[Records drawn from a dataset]
[Start of Attachment]

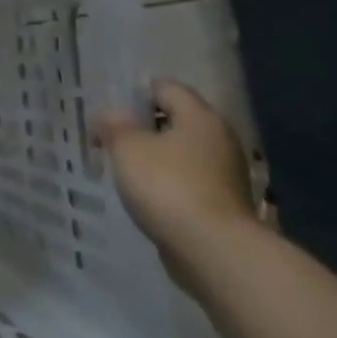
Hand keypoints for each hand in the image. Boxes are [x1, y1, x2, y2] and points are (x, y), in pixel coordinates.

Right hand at [95, 79, 260, 275]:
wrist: (213, 250)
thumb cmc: (167, 186)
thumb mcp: (127, 148)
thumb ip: (114, 125)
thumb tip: (111, 115)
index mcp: (200, 117)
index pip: (166, 87)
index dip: (135, 94)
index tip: (110, 113)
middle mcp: (219, 138)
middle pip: (176, 119)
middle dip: (143, 126)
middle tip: (112, 139)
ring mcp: (226, 172)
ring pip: (182, 151)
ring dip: (155, 155)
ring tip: (125, 169)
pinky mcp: (223, 201)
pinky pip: (189, 178)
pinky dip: (168, 181)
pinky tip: (147, 194)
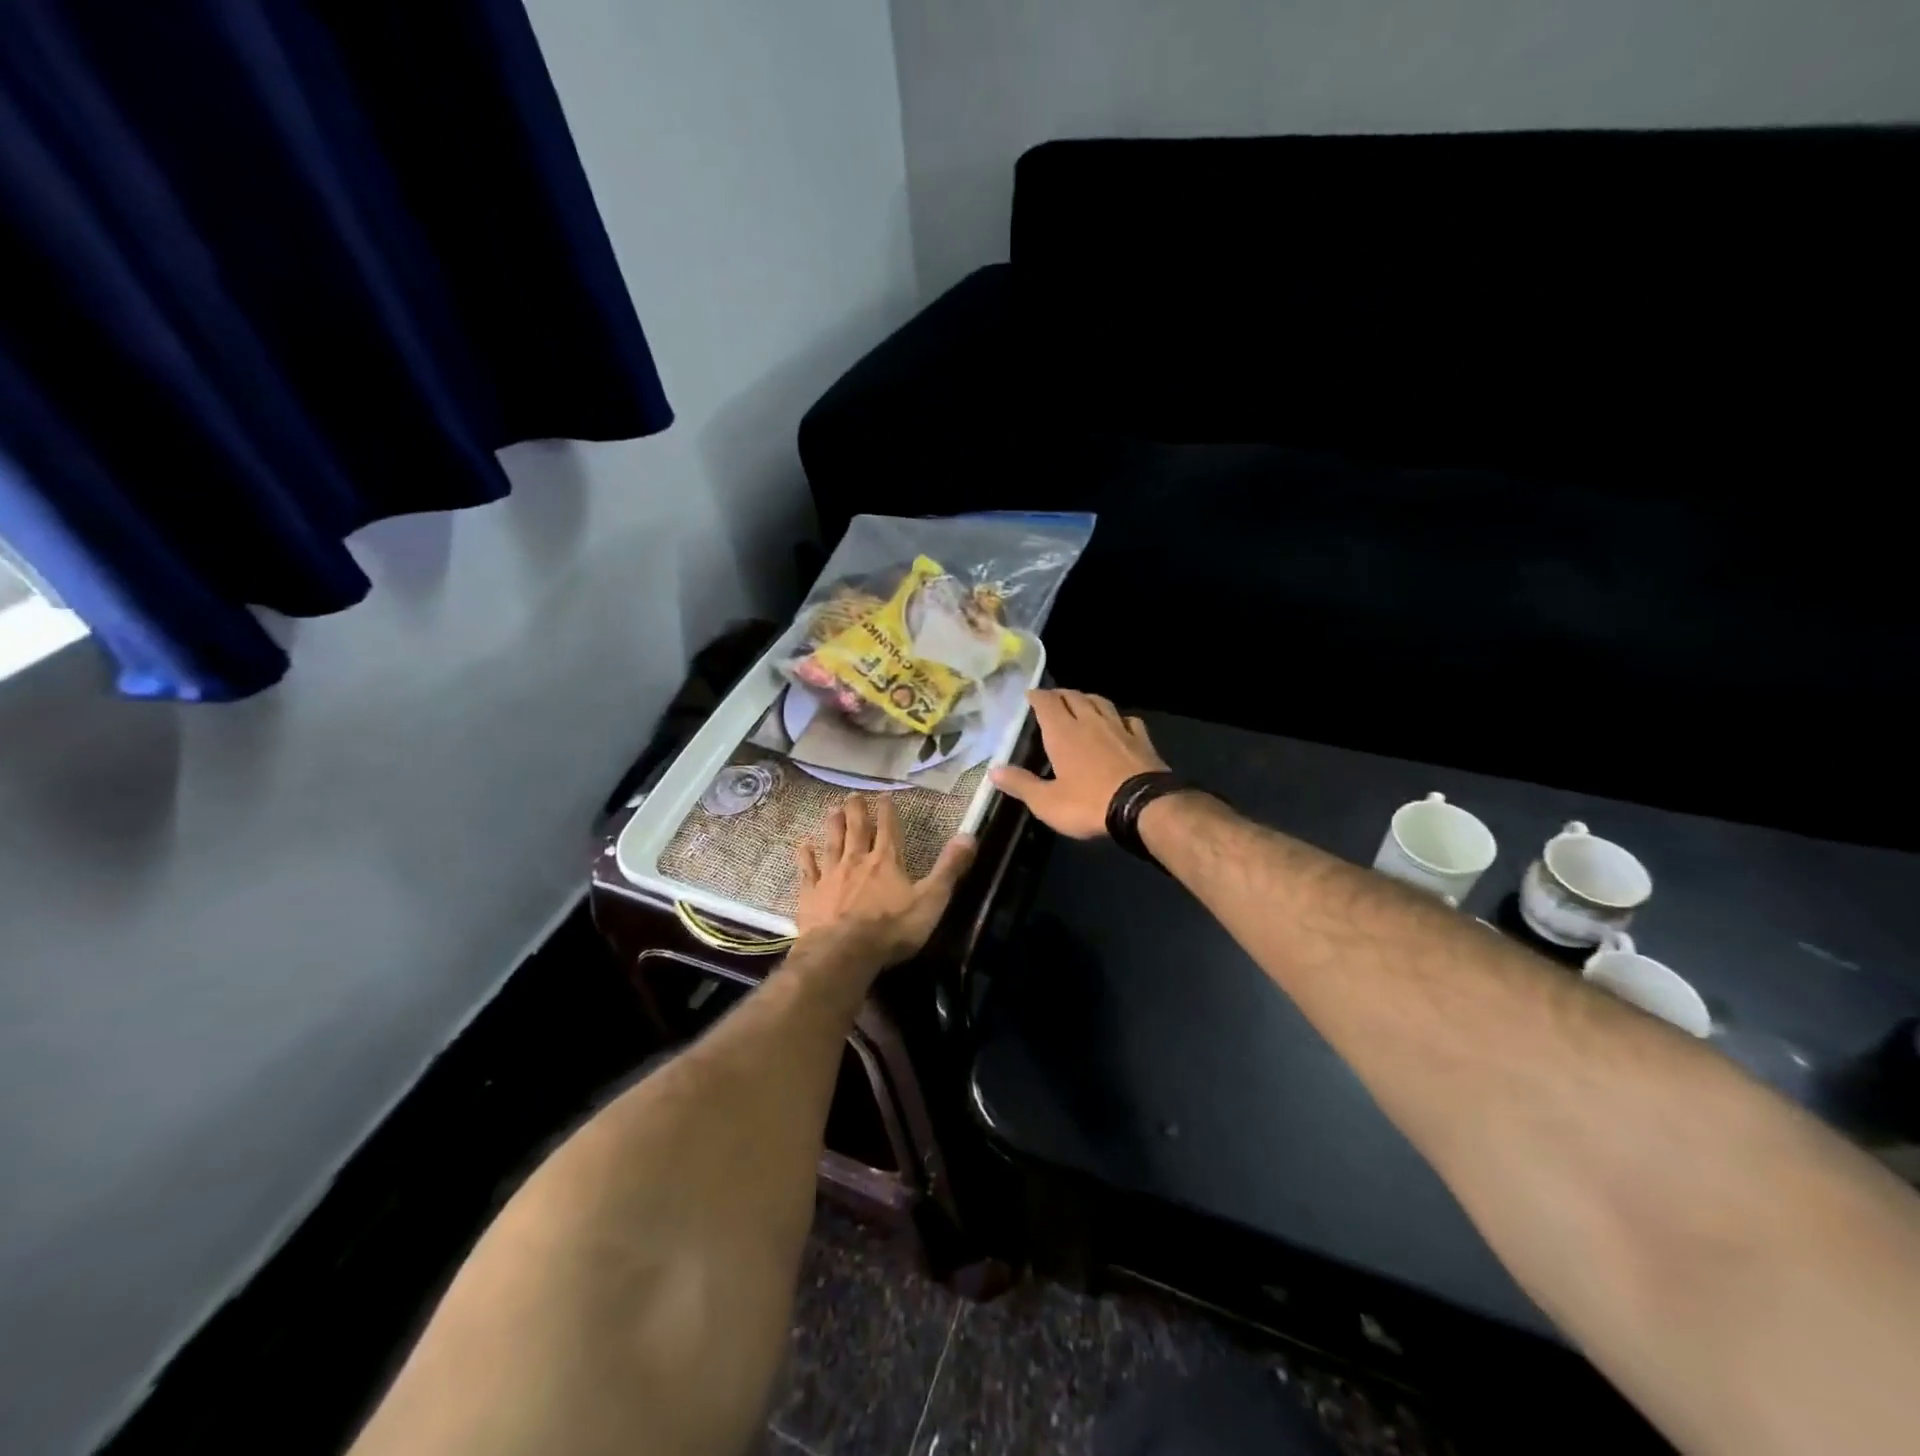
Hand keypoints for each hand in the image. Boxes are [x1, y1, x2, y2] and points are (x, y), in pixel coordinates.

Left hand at [794, 794, 975, 969]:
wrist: (843, 952)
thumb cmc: (892, 928)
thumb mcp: (931, 900)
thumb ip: (949, 868)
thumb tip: (969, 835)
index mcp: (886, 861)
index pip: (889, 829)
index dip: (887, 811)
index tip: (884, 795)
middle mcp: (857, 861)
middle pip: (857, 830)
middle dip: (857, 811)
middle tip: (852, 795)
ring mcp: (831, 877)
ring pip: (832, 844)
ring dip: (833, 825)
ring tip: (831, 809)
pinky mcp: (811, 895)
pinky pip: (808, 870)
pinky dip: (805, 856)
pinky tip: (803, 845)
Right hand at [990, 689, 1168, 839]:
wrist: (1144, 807)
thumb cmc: (1089, 803)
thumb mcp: (1047, 802)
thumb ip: (1021, 784)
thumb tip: (993, 770)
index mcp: (1063, 733)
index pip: (1047, 703)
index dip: (1037, 696)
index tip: (1030, 694)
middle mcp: (1090, 722)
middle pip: (1074, 697)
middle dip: (1061, 694)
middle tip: (1053, 698)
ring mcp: (1119, 728)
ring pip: (1101, 702)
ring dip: (1088, 699)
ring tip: (1082, 702)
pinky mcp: (1142, 740)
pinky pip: (1128, 719)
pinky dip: (1119, 717)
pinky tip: (1119, 723)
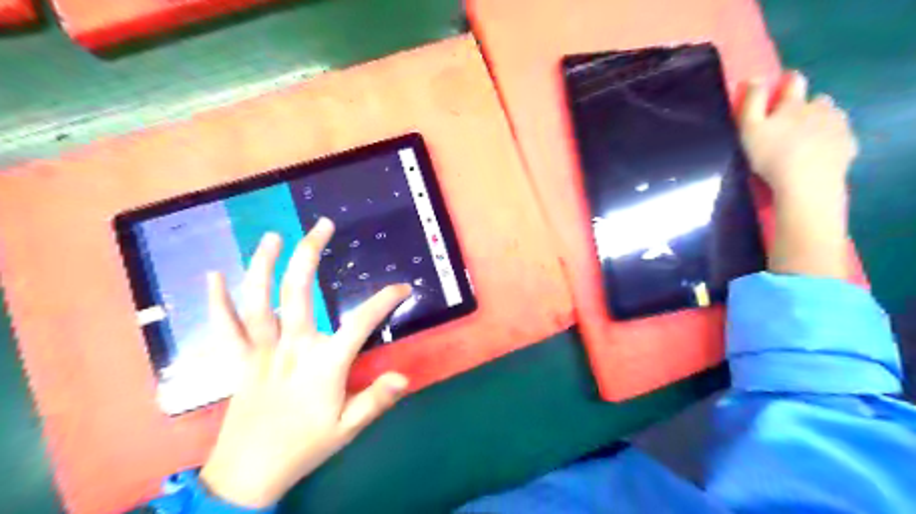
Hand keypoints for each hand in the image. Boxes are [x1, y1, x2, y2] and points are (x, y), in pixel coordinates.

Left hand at [203, 219, 415, 509]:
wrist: (247, 476)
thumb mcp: (347, 429)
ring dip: (263, 265)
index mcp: (324, 364)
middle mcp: (291, 348)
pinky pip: (224, 328)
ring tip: (273, 237)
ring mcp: (260, 351)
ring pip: (258, 301)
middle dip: (310, 255)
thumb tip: (405, 376)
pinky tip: (212, 275)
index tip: (402, 287)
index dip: (384, 301)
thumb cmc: (303, 448)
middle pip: (299, 293)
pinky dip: (216, 301)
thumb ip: (376, 400)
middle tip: (321, 226)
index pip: (360, 323)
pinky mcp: (237, 361)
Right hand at [735, 70, 859, 197]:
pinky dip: (831, 141)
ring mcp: (837, 126)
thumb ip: (751, 102)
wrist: (806, 183)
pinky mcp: (847, 145)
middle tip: (791, 122)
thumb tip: (753, 78)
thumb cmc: (771, 155)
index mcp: (793, 104)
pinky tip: (820, 153)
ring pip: (831, 116)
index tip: (782, 85)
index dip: (788, 81)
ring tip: (806, 138)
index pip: (794, 82)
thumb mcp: (749, 129)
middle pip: (817, 99)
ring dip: (820, 121)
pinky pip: (840, 137)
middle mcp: (820, 109)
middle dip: (806, 105)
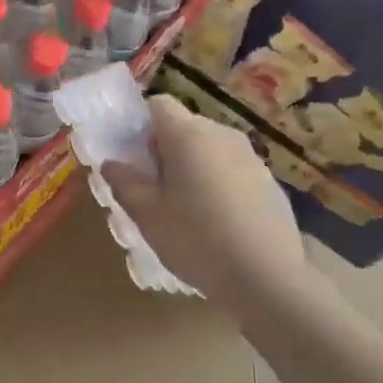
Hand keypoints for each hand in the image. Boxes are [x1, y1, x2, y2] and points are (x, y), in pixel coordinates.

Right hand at [101, 95, 304, 310]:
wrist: (267, 277)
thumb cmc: (196, 240)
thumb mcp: (147, 216)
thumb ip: (124, 183)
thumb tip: (111, 163)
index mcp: (188, 135)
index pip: (158, 104)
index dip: (140, 125)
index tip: (133, 157)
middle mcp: (222, 134)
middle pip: (185, 126)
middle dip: (165, 149)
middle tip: (153, 188)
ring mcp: (251, 157)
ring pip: (210, 149)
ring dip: (193, 167)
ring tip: (186, 210)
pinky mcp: (270, 181)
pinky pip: (233, 170)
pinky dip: (219, 185)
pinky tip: (218, 224)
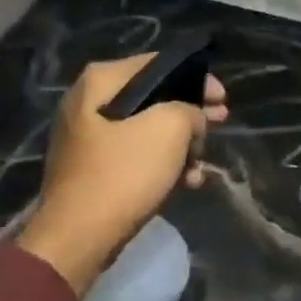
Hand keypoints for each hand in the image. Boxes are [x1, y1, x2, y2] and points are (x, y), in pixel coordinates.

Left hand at [16, 54, 229, 295]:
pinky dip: (162, 165)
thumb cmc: (124, 173)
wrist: (79, 237)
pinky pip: (135, 157)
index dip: (196, 77)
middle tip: (220, 122)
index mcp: (100, 81)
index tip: (222, 97)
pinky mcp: (93, 170)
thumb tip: (191, 118)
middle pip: (152, 98)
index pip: (157, 64)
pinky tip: (189, 182)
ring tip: (204, 163)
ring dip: (181, 144)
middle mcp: (88, 102)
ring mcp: (88, 138)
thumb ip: (189, 110)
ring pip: (147, 130)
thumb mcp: (169, 129)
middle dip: (190, 113)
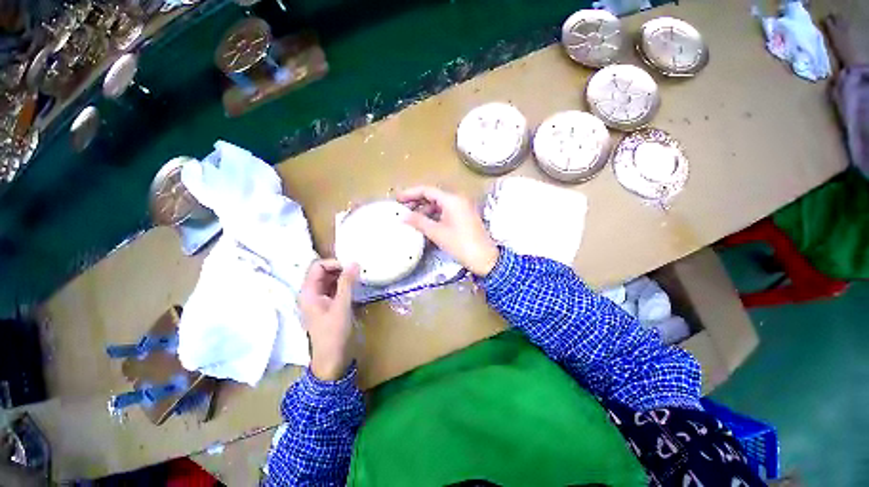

[End of Attachment]

## DIRECTIONS FOR THIS TASK
Repeat the records above exactly, leaving out the pictures.

## FINISHED EXERCISE
Hand keypoints for each hand in the image. Boxes are [x1, y1, x2, y2] and points are (x, y), in pixel coordinates.

Right hand at [95, 79, 260, 275]:
wrist: (213, 250)
thumb cmc: (167, 186)
thumb mcp: (127, 148)
thumb ip: (114, 125)
thumb tip: (111, 115)
index mcp: (200, 117)
index pip: (166, 87)
index dip: (135, 94)
index tip: (110, 113)
middle mcp: (219, 138)
middle pip: (176, 119)
middle dip: (143, 126)
middle tip: (112, 139)
ring mcp: (226, 172)
ring pip: (182, 151)
ring dip: (155, 155)
ring tip: (125, 169)
pinky mcp: (223, 201)
pinky pip: (189, 178)
pinky dip: (168, 181)
pinky tip: (147, 194)
Hand keypoints for each hand in the image. Boxes are [x1, y1, x2, y2] and points are (x, y), in pixel coordinates.

Left hand at [794, 794, 975, 969]:
wrist: (843, 952)
thumb cmc: (892, 928)
thumb mcp: (931, 900)
thumb ip: (949, 868)
thumb tip: (969, 835)
index mcp: (886, 861)
index pip: (889, 829)
index dip: (887, 811)
index tip: (884, 795)
middle mcp: (857, 861)
middle pip: (857, 830)
middle dip: (857, 811)
middle tip: (852, 795)
ring mcp: (831, 877)
ring pip: (832, 844)
ring dip: (833, 825)
ring tip: (831, 809)
pinky mcp: (811, 895)
pinky pip: (808, 870)
pinky dip: (805, 856)
pinky tip: (803, 845)
Right hand at [990, 689, 1168, 839]:
wrist: (1144, 807)
thumb cmc: (1089, 803)
thumb mcp: (1047, 802)
thumb ip: (1021, 784)
thumb tip: (993, 770)
index mcp: (1063, 733)
index pip: (1047, 703)
index dip: (1037, 696)
index tip: (1030, 694)
middle mcp: (1090, 722)
middle pip: (1074, 697)
middle dip: (1061, 694)
middle tip: (1053, 698)
ring mcp: (1119, 728)
ring pip: (1101, 702)
ring dip: (1088, 699)
ring tip: (1082, 702)
pinky mcp: (1142, 740)
pinky pip: (1128, 719)
pinky dip: (1119, 717)
pinky tip: (1119, 723)
Hand keypoints for each hand in the image. Boxes are [x1, y1, x2, y2] and points are (x, y), in pixel coordinates.

Left hand at [203, 219, 415, 509]:
wrist: (247, 476)
thumb mcp: (347, 429)
ring dip: (263, 265)
index mcp: (324, 364)
middle mcp: (291, 348)
pinky pip: (224, 328)
ring tip: (273, 237)
ring mcp: (260, 351)
ring pip: (258, 301)
middle dip: (310, 255)
thumb tip: (405, 376)
pinky tip: (212, 275)
index tip: (402, 287)
index dip: (384, 301)
thumb cmc: (303, 448)
middle pip: (299, 293)
pinky dip: (216, 301)
thumb ip: (376, 400)
middle tip: (321, 226)
index pip: (360, 323)
pinky mcp: (237, 361)
Right hand at [735, 70, 859, 197]:
pinky dip: (831, 141)
ring mcp: (837, 126)
thumb ip: (751, 102)
wrist: (806, 183)
pinky mcp: (847, 145)
middle tip: (791, 122)
thumb tip: (753, 78)
thumb cmc: (771, 155)
index mcp: (793, 104)
pinky tip: (820, 153)
ring pip: (831, 116)
index tip: (782, 85)
index dip: (788, 81)
ring tip: (806, 138)
index pip: (794, 82)
thumb mcp: (749, 129)
middle pip: (817, 99)
ring dip: (820, 121)
pinky pip: (840, 137)
middle mcp: (820, 109)
middle dip: (806, 105)
Hand keypoints for each hand in the image. Boxes are [x1, y1, x2, y2] and points are (x, y), in pixel coordinates.

Right hand at [101, 95, 304, 310]:
wrist: (267, 277)
thumb cmc: (196, 240)
thumb mcp: (147, 216)
thumb ip: (124, 183)
thumb tip: (111, 163)
index mcp: (188, 135)
index pip: (158, 104)
index dip: (140, 125)
index tip: (133, 157)
middle mcp: (222, 134)
middle pip: (185, 126)
middle dip: (165, 149)
middle tip: (153, 188)
ring mcp: (251, 157)
ring pip: (210, 149)
ring dip: (193, 167)
ring tip: (186, 210)
pinky mcp: (270, 181)
pinky pip: (233, 170)
pinky dip: (219, 185)
pinky tip: (218, 224)
Hand keypoints for each hand in the image. Boxes are [x1, y1, x2, y2] and points are (x, y), in pixel coordinates.

Left hand at [16, 54, 229, 295]:
pinky dip: (162, 165)
thumb cmc: (124, 173)
wrist: (79, 237)
pinky pip: (135, 157)
index dip: (196, 77)
middle tip: (220, 122)
index mcp: (100, 81)
index tip: (222, 97)
pinky mcp: (93, 170)
thumb tip: (191, 118)
middle pip: (152, 98)
index pip: (157, 64)
pinky tip: (189, 182)
ring tip: (204, 163)
ring dip: (181, 144)
middle mcp: (88, 102)
ring mcp: (88, 138)
thumb ip: (189, 110)
ring pip: (147, 130)
thumb mcp: (169, 129)
middle dip: (190, 113)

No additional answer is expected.